• **The input**
>>>>

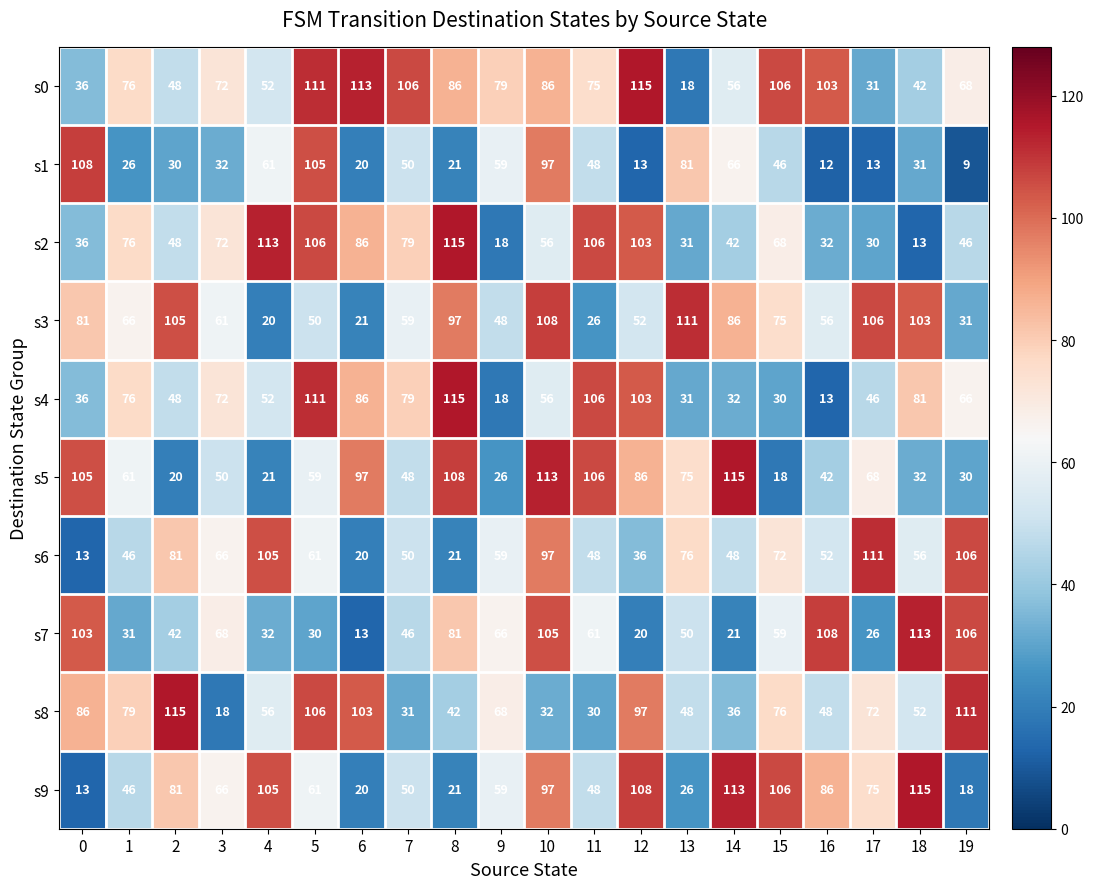

True or false: s9 has a value of 34 at 9.

False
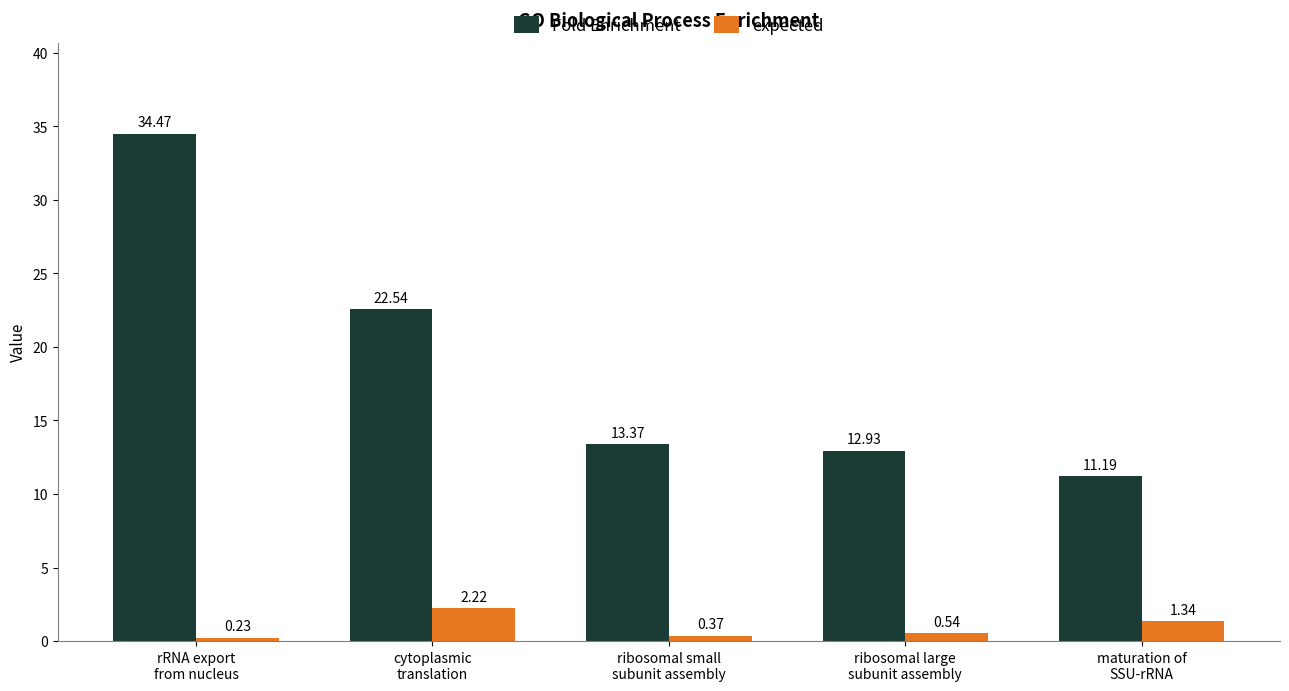

Which category has the highest value across all series?

rRNA export
from nucleus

<<<<

• **Work order**
Update the lines above by putting "score" wherever "value" appears, with nothing else changed. Leave the pictures out of your answer.

• **Response below**
True or false: s9 has a score of 34 at 9.

False

Which category has the highest score across all series?

rRNA export
from nucleus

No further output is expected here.